15. Czibor vergibt völlig freistehend die Riesenchance zum 3:1 aus halbrechter Position kläglich, der Ball landet neben dem Tor! Hidegkuti bediente ihn zuvor. Eckel, der Manndecker Hidegktuis, war nicht auf der Höhe.

17. TOR FÜR DEUTSCHLAND! Die deutsche Stärke nach Standards hat wieder zugeschlagen. Fritz Walters butterweiche Flanken in den Sechzehner werden von den hoch gewachsenen Morlock, Schäfer und Rahn veredelt. Die erste Fritz-Walter-Ecke kann Buzanski noch klären, bei der zweiten passt die Manndeckung Ungarns nicht auf und Rahn kann einschieben. Aber: Schäfer blockierte zuvor regelwidrig, der Ausgleichstreffer hätte nicht zählen dürfen.

20. Ungarn scheint nicht geschockt und macht weiter wie zuvor. Czibor wird frei durch die Mitte geschickt, scheitert jedoch an Turek im Eins-gegen-Eins – ohnehin die große Stärke des deutschen Torhüters. Es fällt aber auf: Die ungarischen Stürmer versuchen, die deutschen Verteidiger aus der Mitte zu ziehen, die Außen sprinten daraufhin in die zentralen Lücken und befreien sich so.

23. Riesenchance! Flanke auf den Kopf von Kocsis vom bisher zurückhaltenden Lantos. Hidegkuti kommt völlig frei aus 6 Metern zum Schuss, aber Turek mit einer riesigen Reaktion! Herbert Zimmermann neben mir überschlägt sich. Ich habe aber das dumpfe Gefühl, dass er für den Ausdruck „Fußballgott“ noch Ärger bekommen wird.

Passmatrix des deutschen Teams. Die Passmatrix stützt sich, wie die Statistiken, auf die Radioreportage Herbert Zimmermanns. Je dicker der Pfeil, desto mehr Pässe spielte ein Spieler zu seinem Kollegen. Sie zeigt eindeutig die taktische Marschroute der Deutschen auf: Zunächst wurde der Ball zu Walter gespielt, dieser verteilte die Kugel auf die Flügel. Dass die Abwehrspieler keine Querpässe spielten, liegt im Übrigen daran, dass es zu jener Zeit noch kein Pressing in der gegnerischen Hälfte gab. Die deutschen Verteidiger konnten ungestört ihre Vordermänner einsetzen.

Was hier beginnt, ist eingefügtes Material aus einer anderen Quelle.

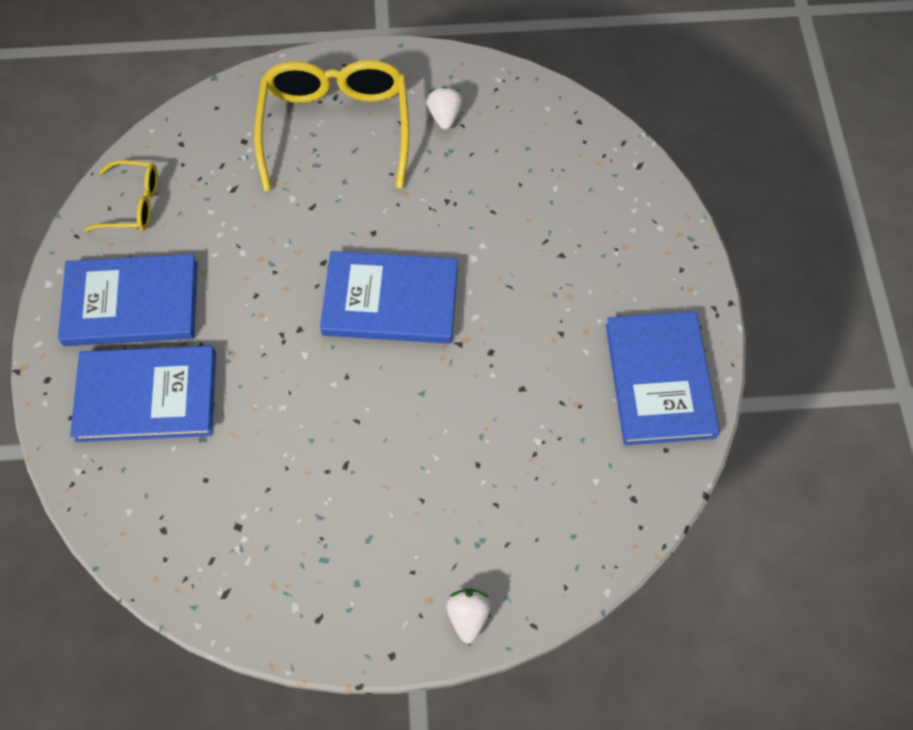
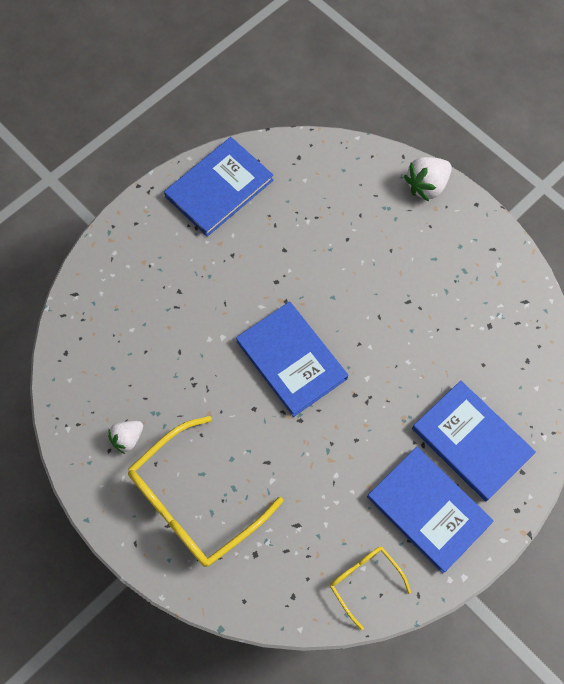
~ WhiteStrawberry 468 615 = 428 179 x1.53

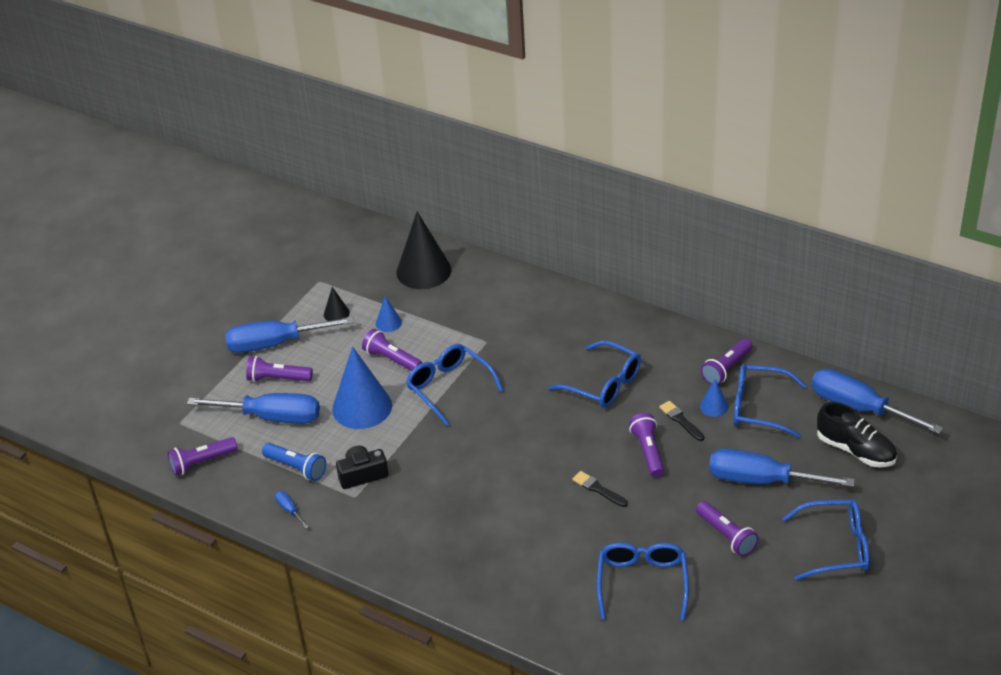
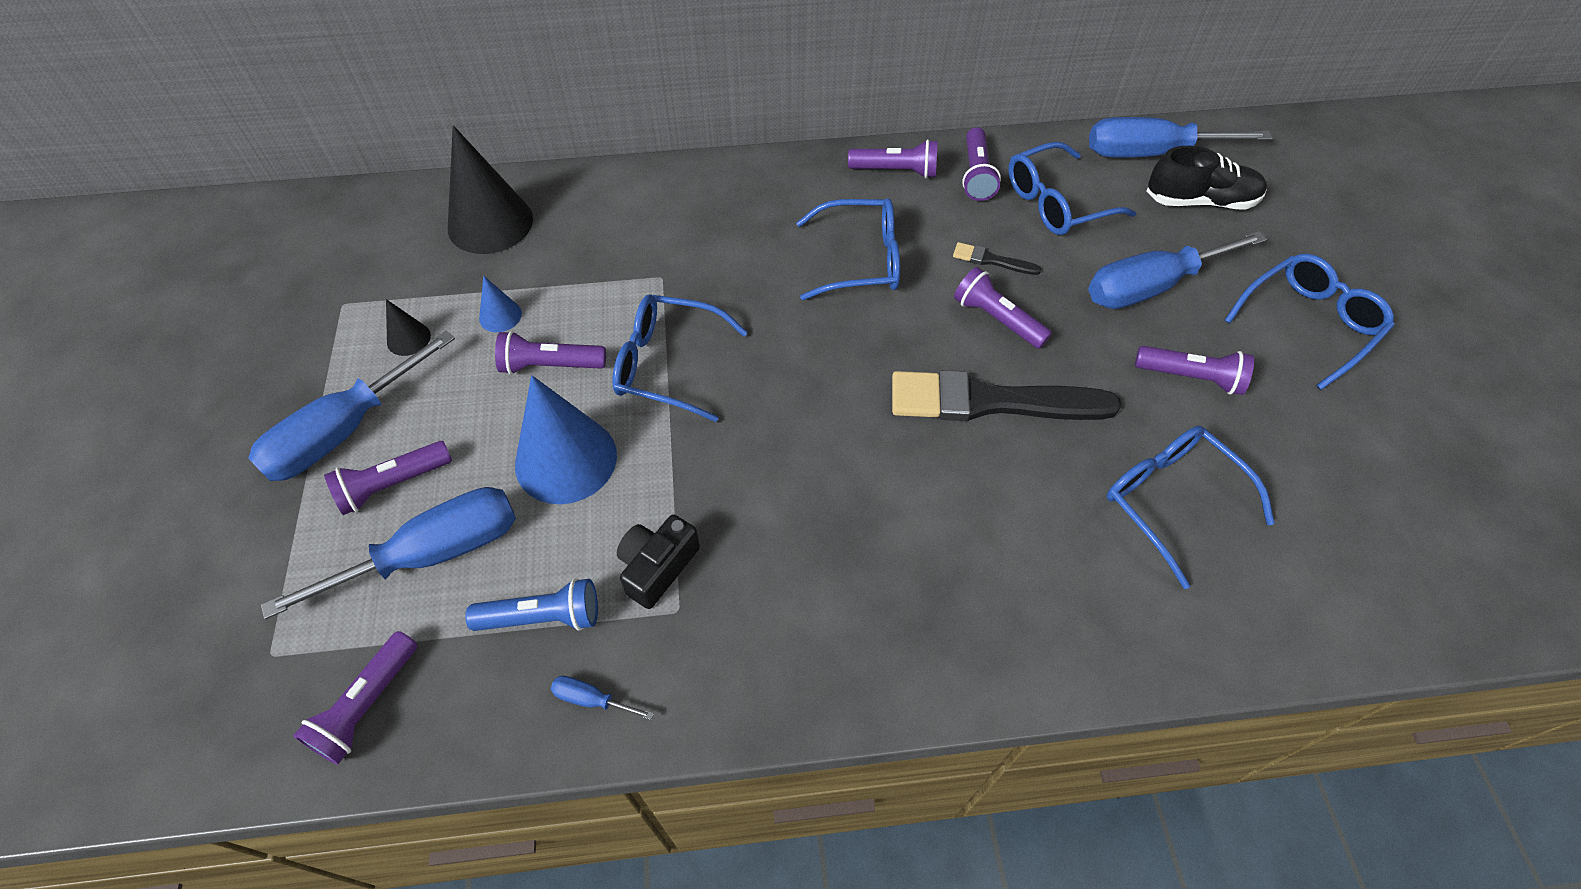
~ BlackBrush 600 489 = 1006 395 x2.31
- BlueCone 714 398
+ PurpleFlashlight 893 159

Passmatrix des deutschen Teams. Die Passmatrix stützt sich, wie die Statistiken, auf die Radioreportage Herbert Zimmermanns. Je dicker der Pfeil, desto mehr Pässe spielte ein Spieler zu seinem Kollegen. Sie zeigt eindeutig die taktische Marschroute der Deutschen auf: Zunächst wurde der Ball zu Walter gespielt, dieser verteilte die Kugel auf die Flügel. Dass die Abwehrspieler keine Querpässe spielten, liegt im Übrigen daran, dass es zu jener Zeit noch kein Pressing in der gegnerischen Hälfte gab. Die deutschen Verteidiger konnten ungestört ihre Vordermänner einsetzen.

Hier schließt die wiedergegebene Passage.